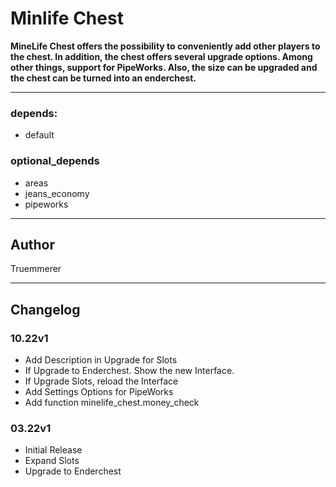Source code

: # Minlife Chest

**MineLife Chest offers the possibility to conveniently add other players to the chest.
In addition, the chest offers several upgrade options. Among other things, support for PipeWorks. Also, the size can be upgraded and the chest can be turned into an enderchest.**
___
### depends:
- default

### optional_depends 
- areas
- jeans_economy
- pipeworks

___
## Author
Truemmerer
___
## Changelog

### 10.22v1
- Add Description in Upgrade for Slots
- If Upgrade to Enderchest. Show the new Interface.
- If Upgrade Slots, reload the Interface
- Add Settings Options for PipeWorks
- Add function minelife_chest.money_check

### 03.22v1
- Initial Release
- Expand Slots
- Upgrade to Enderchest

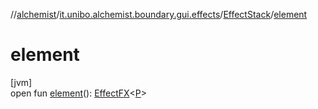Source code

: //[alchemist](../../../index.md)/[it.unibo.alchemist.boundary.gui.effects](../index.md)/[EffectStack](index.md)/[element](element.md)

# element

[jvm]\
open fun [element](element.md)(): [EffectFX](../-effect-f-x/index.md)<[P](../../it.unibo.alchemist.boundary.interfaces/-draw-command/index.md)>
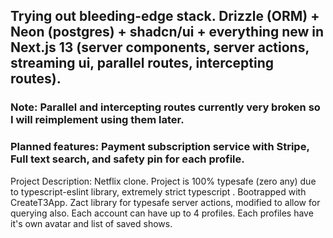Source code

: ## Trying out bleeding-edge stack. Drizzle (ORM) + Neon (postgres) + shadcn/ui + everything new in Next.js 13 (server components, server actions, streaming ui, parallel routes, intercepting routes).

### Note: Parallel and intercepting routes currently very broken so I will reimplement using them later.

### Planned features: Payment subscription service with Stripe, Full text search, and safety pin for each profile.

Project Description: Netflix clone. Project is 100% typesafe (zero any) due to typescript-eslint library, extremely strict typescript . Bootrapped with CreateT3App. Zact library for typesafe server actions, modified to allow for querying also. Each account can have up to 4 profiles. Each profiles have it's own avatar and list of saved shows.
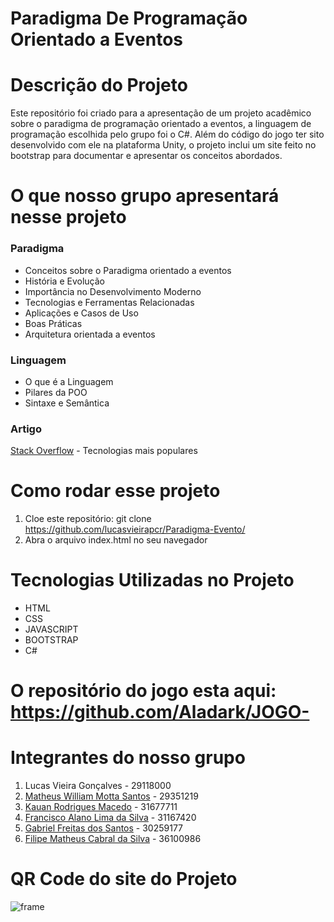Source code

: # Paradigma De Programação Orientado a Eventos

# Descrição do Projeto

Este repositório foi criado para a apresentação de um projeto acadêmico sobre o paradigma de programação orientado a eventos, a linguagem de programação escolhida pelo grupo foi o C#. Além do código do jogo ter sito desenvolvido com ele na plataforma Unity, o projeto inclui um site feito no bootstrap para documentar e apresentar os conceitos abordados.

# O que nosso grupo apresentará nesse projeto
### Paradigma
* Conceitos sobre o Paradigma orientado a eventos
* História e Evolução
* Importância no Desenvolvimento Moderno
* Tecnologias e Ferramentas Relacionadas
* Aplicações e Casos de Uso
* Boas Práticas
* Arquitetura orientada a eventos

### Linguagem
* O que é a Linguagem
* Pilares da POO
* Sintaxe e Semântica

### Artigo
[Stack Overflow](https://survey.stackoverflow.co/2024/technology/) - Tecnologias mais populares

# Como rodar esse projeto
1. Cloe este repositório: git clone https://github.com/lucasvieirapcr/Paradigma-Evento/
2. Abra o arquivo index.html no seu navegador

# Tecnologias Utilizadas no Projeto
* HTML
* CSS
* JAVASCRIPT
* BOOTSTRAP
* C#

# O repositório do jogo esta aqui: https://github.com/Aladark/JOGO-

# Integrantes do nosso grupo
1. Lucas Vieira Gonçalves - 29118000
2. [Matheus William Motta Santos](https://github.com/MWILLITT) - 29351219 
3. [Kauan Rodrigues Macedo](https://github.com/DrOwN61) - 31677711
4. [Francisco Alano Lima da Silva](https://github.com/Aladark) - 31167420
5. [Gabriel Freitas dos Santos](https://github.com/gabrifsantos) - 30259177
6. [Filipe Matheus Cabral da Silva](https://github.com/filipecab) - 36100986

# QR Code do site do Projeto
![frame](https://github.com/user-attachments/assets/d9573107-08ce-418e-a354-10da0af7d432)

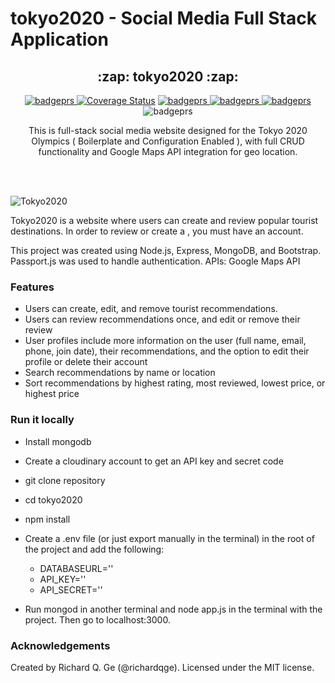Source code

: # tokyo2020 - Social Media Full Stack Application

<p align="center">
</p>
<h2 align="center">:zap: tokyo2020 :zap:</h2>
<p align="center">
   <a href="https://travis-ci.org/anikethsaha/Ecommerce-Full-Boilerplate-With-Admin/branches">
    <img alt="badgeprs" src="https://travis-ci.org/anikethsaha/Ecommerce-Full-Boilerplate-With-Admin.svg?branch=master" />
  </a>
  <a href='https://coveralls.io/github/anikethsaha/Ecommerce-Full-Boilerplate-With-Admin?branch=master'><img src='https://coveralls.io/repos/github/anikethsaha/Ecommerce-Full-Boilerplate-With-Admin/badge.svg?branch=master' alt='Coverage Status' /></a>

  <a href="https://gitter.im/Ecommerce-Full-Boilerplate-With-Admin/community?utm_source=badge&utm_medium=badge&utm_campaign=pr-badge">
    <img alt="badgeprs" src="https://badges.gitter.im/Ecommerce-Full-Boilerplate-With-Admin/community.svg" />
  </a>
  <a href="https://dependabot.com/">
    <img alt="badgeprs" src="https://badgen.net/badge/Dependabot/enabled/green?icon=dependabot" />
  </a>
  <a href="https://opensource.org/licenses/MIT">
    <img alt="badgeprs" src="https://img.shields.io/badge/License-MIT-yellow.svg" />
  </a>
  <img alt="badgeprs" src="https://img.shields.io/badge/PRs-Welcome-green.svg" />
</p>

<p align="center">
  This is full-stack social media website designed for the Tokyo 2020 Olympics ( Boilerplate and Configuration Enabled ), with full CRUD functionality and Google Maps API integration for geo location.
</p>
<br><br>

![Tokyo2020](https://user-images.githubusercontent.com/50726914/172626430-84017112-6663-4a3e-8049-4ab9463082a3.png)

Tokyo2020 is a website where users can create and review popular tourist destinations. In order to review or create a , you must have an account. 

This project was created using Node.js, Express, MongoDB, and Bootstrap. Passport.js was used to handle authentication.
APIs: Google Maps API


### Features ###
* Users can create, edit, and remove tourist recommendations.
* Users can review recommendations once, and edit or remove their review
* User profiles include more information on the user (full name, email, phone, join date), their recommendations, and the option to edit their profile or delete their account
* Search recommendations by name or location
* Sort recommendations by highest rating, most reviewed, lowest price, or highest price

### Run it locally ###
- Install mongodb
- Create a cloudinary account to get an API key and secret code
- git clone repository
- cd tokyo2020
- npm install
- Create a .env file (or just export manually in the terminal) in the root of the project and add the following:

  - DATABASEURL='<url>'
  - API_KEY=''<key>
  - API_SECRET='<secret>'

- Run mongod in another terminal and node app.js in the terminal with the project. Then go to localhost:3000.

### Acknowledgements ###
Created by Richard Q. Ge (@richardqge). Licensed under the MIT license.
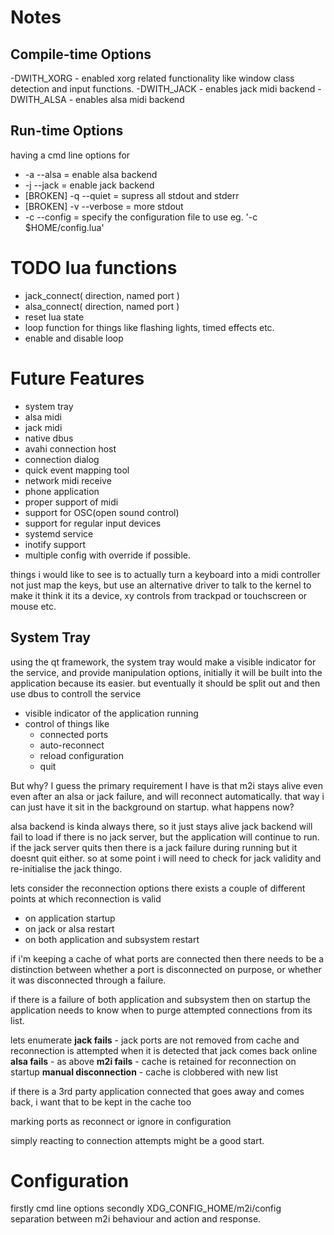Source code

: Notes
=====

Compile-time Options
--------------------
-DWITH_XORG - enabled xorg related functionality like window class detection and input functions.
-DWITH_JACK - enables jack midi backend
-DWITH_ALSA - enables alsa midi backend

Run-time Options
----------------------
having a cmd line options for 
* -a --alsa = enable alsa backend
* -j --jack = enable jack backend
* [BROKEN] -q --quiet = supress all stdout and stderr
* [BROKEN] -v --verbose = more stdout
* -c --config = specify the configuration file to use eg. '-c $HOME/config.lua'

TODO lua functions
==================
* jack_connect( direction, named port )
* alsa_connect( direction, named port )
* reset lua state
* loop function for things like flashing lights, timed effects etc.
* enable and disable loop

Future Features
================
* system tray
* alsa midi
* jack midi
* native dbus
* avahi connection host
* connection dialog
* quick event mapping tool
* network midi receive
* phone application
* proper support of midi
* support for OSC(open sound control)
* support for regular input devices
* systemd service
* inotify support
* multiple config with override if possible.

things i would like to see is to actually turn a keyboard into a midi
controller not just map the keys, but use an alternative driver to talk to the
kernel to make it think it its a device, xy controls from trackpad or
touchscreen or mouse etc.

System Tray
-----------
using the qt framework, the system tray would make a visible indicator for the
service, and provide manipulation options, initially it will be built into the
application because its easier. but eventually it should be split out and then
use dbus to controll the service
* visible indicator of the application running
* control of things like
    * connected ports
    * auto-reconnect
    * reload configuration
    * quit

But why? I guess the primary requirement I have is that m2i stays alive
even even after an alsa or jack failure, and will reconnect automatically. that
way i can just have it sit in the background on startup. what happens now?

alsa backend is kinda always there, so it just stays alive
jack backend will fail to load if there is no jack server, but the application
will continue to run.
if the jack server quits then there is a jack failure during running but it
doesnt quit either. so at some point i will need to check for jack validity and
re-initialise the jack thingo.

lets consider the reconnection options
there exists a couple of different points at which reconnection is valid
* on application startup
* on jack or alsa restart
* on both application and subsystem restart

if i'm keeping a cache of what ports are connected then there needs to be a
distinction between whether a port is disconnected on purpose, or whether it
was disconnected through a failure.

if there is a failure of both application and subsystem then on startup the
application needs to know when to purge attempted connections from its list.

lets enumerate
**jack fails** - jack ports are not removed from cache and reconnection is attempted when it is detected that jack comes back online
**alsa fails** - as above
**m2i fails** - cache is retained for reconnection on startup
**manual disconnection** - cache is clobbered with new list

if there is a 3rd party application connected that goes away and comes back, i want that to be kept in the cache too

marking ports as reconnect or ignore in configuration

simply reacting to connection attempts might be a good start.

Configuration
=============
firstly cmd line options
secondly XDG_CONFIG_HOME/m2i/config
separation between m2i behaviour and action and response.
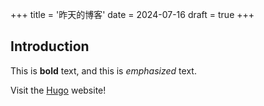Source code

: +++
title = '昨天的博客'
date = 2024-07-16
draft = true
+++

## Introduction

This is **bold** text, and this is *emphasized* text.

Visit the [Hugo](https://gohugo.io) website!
· · · · ·
## Assignment
In the material, find each line with the word "edit" and list it.

## Exercise solution
* Users can create, edit, and remove tourist recommendations.
* Users can review recommendations once, and edit or remove their review
* User profiles include more information on the user (full name, email, phone, join date), their recommendations, and the option to edit their profile or delete their account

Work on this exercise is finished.